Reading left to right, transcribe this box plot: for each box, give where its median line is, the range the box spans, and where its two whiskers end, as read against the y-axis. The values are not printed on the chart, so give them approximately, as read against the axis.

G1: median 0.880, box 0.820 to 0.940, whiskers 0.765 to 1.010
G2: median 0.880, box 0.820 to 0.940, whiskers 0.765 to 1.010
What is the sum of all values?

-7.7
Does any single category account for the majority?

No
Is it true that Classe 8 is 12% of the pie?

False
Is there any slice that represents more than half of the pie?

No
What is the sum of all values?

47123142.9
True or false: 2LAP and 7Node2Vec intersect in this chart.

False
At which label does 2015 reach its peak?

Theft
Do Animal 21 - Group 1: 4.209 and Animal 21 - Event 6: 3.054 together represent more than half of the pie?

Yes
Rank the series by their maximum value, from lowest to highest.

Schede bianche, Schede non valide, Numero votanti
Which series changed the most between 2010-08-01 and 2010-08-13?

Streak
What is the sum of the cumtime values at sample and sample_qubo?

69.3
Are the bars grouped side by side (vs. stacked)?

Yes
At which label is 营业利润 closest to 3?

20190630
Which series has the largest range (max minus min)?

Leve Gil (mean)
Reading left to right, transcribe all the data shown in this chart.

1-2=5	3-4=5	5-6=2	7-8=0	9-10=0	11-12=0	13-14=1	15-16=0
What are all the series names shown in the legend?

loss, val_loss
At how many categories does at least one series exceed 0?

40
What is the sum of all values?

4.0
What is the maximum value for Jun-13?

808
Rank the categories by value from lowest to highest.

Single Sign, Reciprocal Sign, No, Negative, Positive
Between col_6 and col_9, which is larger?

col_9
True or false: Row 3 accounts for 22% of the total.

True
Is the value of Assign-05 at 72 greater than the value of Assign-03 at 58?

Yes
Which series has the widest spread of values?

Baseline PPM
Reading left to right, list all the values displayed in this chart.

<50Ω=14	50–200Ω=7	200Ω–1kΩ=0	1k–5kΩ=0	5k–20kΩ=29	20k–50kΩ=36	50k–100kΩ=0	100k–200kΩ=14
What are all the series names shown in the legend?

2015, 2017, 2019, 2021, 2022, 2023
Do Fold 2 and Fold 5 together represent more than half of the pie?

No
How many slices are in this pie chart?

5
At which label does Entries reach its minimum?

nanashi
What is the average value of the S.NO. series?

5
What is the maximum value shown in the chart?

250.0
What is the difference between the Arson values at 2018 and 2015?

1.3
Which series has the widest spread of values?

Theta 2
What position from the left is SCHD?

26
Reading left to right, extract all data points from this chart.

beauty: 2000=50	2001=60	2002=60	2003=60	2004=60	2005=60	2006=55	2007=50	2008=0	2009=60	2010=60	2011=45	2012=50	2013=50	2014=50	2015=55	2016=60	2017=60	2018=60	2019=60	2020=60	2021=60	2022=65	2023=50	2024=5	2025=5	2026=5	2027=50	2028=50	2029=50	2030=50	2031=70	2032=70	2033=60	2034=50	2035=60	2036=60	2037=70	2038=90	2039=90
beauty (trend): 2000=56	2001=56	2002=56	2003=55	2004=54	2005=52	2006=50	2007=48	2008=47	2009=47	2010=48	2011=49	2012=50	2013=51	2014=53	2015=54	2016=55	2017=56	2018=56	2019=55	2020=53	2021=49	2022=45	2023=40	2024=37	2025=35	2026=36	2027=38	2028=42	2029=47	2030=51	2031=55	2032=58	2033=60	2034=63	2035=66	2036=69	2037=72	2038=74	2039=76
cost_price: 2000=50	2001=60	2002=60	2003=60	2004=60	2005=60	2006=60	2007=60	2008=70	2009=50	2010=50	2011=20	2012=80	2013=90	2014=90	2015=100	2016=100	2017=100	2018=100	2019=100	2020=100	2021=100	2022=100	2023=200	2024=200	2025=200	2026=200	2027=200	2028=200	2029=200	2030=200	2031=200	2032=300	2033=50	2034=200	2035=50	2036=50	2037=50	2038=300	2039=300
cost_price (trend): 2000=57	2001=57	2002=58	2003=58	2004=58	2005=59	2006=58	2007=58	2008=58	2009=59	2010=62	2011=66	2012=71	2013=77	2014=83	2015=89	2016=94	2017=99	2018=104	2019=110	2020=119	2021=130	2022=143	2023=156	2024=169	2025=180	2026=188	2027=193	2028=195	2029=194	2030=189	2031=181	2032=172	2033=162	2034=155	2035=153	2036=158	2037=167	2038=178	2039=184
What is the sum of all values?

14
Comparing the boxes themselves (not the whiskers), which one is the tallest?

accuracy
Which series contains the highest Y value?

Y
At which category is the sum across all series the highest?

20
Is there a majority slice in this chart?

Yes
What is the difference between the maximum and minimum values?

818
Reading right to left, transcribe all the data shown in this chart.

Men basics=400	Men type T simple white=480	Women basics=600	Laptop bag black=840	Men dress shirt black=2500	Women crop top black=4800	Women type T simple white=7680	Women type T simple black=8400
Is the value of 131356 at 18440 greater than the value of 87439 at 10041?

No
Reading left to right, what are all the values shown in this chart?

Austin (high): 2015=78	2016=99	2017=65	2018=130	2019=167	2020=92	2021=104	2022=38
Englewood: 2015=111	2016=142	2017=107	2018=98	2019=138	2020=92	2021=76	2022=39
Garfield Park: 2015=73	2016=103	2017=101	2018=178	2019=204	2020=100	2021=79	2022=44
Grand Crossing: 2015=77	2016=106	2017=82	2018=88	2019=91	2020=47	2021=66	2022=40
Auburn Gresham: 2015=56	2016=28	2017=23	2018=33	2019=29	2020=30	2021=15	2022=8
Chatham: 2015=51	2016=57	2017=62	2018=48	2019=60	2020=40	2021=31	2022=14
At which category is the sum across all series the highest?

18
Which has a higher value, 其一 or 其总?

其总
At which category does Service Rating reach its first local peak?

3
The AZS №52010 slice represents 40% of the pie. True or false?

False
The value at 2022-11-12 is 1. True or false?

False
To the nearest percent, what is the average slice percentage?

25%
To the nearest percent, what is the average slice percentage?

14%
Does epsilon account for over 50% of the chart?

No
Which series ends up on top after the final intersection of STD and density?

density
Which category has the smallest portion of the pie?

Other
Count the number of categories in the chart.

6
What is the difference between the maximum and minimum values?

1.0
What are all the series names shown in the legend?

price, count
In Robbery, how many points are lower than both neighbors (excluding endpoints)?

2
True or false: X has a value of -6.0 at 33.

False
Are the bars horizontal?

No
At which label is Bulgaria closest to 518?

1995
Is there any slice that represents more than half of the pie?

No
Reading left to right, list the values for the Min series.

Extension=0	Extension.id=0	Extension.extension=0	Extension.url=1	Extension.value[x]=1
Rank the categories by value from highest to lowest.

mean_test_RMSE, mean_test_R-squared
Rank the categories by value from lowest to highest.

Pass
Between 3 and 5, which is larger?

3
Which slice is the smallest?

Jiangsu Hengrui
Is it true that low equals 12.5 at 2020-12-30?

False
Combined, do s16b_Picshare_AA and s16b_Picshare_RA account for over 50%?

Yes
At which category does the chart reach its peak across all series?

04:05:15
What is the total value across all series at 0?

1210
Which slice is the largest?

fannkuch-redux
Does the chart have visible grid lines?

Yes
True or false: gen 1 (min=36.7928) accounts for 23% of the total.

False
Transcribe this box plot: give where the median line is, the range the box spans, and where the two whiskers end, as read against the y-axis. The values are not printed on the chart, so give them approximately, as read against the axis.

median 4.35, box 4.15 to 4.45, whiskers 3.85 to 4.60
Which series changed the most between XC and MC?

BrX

########

● TASK INSTRUCTIONS: Reproduce every item above word for word, keeping each line the same.

● RESPONSE BELOW:
Reading left to right, transcribe this box plot: for each box, give where its median line is, the range the box spans, and where its two whiskers end, as read against the y-axis. The values are not printed on the chart, so give them approximately, as read against the axis.

G1: median 0.880, box 0.820 to 0.940, whiskers 0.765 to 1.010
G2: median 0.880, box 0.820 to 0.940, whiskers 0.765 to 1.010
What is the sum of all values?

-7.7
Does any single category account for the majority?

No
Is it true that Classe 8 is 12% of the pie?

False
Is there any slice that represents more than half of the pie?

No
What is the sum of all values?

47123142.9
True or false: 2LAP and 7Node2Vec intersect in this chart.

False
At which label does 2015 reach its peak?

Theft
Do Animal 21 - Group 1: 4.209 and Animal 21 - Event 6: 3.054 together represent more than half of the pie?

Yes
Rank the series by their maximum value, from lowest to highest.

Schede bianche, Schede non valide, Numero votanti
Which series changed the most between 2010-08-01 and 2010-08-13?

Streak
What is the sum of the cumtime values at sample and sample_qubo?

69.3
Are the bars grouped side by side (vs. stacked)?

Yes
At which label is 营业利润 closest to 3?

20190630
Which series has the largest range (max minus min)?

Leve Gil (mean)
Reading left to right, transcribe all the data shown in this chart.

1-2=5	3-4=5	5-6=2	7-8=0	9-10=0	11-12=0	13-14=1	15-16=0
What are all the series names shown in the legend?

loss, val_loss
At how many categories does at least one series exceed 0?

40
What is the sum of all values?

4.0
What is the maximum value for Jun-13?

808
Rank the categories by value from lowest to highest.

Single Sign, Reciprocal Sign, No, Negative, Positive
Between col_6 and col_9, which is larger?

col_9
True or false: Row 3 accounts for 22% of the total.

True
Is the value of Assign-05 at 72 greater than the value of Assign-03 at 58?

Yes
Which series has the widest spread of values?

Baseline PPM
Reading left to right, list all the values displayed in this chart.

<50Ω=14	50–200Ω=7	200Ω–1kΩ=0	1k–5kΩ=0	5k–20kΩ=29	20k–50kΩ=36	50k–100kΩ=0	100k–200kΩ=14
What are all the series names shown in the legend?

2015, 2017, 2019, 2021, 2022, 2023
Do Fold 2 and Fold 5 together represent more than half of the pie?

No
How many slices are in this pie chart?

5
At which label does Entries reach its minimum?

nanashi
What is the average value of the S.NO. series?

5
What is the maximum value shown in the chart?

250.0
What is the difference between the Arson values at 2018 and 2015?

1.3
Which series has the widest spread of values?

Theta 2
What position from the left is SCHD?

26
Reading left to right, extract all data points from this chart.

beauty: 2000=50	2001=60	2002=60	2003=60	2004=60	2005=60	2006=55	2007=50	2008=0	2009=60	2010=60	2011=45	2012=50	2013=50	2014=50	2015=55	2016=60	2017=60	2018=60	2019=60	2020=60	2021=60	2022=65	2023=50	2024=5	2025=5	2026=5	2027=50	2028=50	2029=50	2030=50	2031=70	2032=70	2033=60	2034=50	2035=60	2036=60	2037=70	2038=90	2039=90
beauty (trend): 2000=56	2001=56	2002=56	2003=55	2004=54	2005=52	2006=50	2007=48	2008=47	2009=47	2010=48	2011=49	2012=50	2013=51	2014=53	2015=54	2016=55	2017=56	2018=56	2019=55	2020=53	2021=49	2022=45	2023=40	2024=37	2025=35	2026=36	2027=38	2028=42	2029=47	2030=51	2031=55	2032=58	2033=60	2034=63	2035=66	2036=69	2037=72	2038=74	2039=76
cost_price: 2000=50	2001=60	2002=60	2003=60	2004=60	2005=60	2006=60	2007=60	2008=70	2009=50	2010=50	2011=20	2012=80	2013=90	2014=90	2015=100	2016=100	2017=100	2018=100	2019=100	2020=100	2021=100	2022=100	2023=200	2024=200	2025=200	2026=200	2027=200	2028=200	2029=200	2030=200	2031=200	2032=300	2033=50	2034=200	2035=50	2036=50	2037=50	2038=300	2039=300
cost_price (trend): 2000=57	2001=57	2002=58	2003=58	2004=58	2005=59	2006=58	2007=58	2008=58	2009=59	2010=62	2011=66	2012=71	2013=77	2014=83	2015=89	2016=94	2017=99	2018=104	2019=110	2020=119	2021=130	2022=143	2023=156	2024=169	2025=180	2026=188	2027=193	2028=195	2029=194	2030=189	2031=181	2032=172	2033=162	2034=155	2035=153	2036=158	2037=167	2038=178	2039=184
What is the sum of all values?

14
Comparing the boxes themselves (not the whiskers), which one is the tallest?

accuracy
Which series contains the highest Y value?

Y
At which category is the sum across all series the highest?

20
Is there a majority slice in this chart?

Yes
What is the difference between the maximum and minimum values?

818
Reading right to left, transcribe all the data shown in this chart.

Men basics=400	Men type T simple white=480	Women basics=600	Laptop bag black=840	Men dress shirt black=2500	Women crop top black=4800	Women type T simple white=7680	Women type T simple black=8400
Is the value of 131356 at 18440 greater than the value of 87439 at 10041?

No
Reading left to right, what are all the values shown in this chart?

Austin (high): 2015=78	2016=99	2017=65	2018=130	2019=167	2020=92	2021=104	2022=38
Englewood: 2015=111	2016=142	2017=107	2018=98	2019=138	2020=92	2021=76	2022=39
Garfield Park: 2015=73	2016=103	2017=101	2018=178	2019=204	2020=100	2021=79	2022=44
Grand Crossing: 2015=77	2016=106	2017=82	2018=88	2019=91	2020=47	2021=66	2022=40
Auburn Gresham: 2015=56	2016=28	2017=23	2018=33	2019=29	2020=30	2021=15	2022=8
Chatham: 2015=51	2016=57	2017=62	2018=48	2019=60	2020=40	2021=31	2022=14
At which category is the sum across all series the highest?

18
Which has a higher value, 其一 or 其总?

其总
At which category does Service Rating reach its first local peak?

3
The AZS №52010 slice represents 40% of the pie. True or false?

False
The value at 2022-11-12 is 1. True or false?

False
To the nearest percent, what is the average slice percentage?

25%
To the nearest percent, what is the average slice percentage?

14%
Does epsilon account for over 50% of the chart?

No
Which series ends up on top after the final intersection of STD and density?

density
Which category has the smallest portion of the pie?

Other
Count the number of categories in the chart.

6
What is the difference between the maximum and minimum values?

1.0
What are all the series names shown in the legend?

price, count
In Robbery, how many points are lower than both neighbors (excluding endpoints)?

2
True or false: X has a value of -6.0 at 33.

False
Are the bars horizontal?

No
At which label is Bulgaria closest to 518?

1995
Is there any slice that represents more than half of the pie?

No
Reading left to right, list the values for the Min series.

Extension=0	Extension.id=0	Extension.extension=0	Extension.url=1	Extension.value[x]=1
Rank the categories by value from highest to lowest.

mean_test_RMSE, mean_test_R-squared
Rank the categories by value from lowest to highest.

Pass
Between 3 and 5, which is larger?

3
Which slice is the smallest?

Jiangsu Hengrui
Is it true that low equals 12.5 at 2020-12-30?

False
Combined, do s16b_Picshare_AA and s16b_Picshare_RA account for over 50%?

Yes
At which category does the chart reach its peak across all series?

04:05:15
What is the total value across all series at 0?

1210
Which slice is the largest?

fannkuch-redux
Does the chart have visible grid lines?

Yes
True or false: gen 1 (min=36.7928) accounts for 23% of the total.

False
Transcribe this box plot: give where the median line is, the range the box spans, and where the two whiskers end, as read against the y-axis. The values are not printed on the chart, so give them approximately, as read against the axis.

median 4.35, box 4.15 to 4.45, whiskers 3.85 to 4.60
Which series changed the most between XC and MC?

BrX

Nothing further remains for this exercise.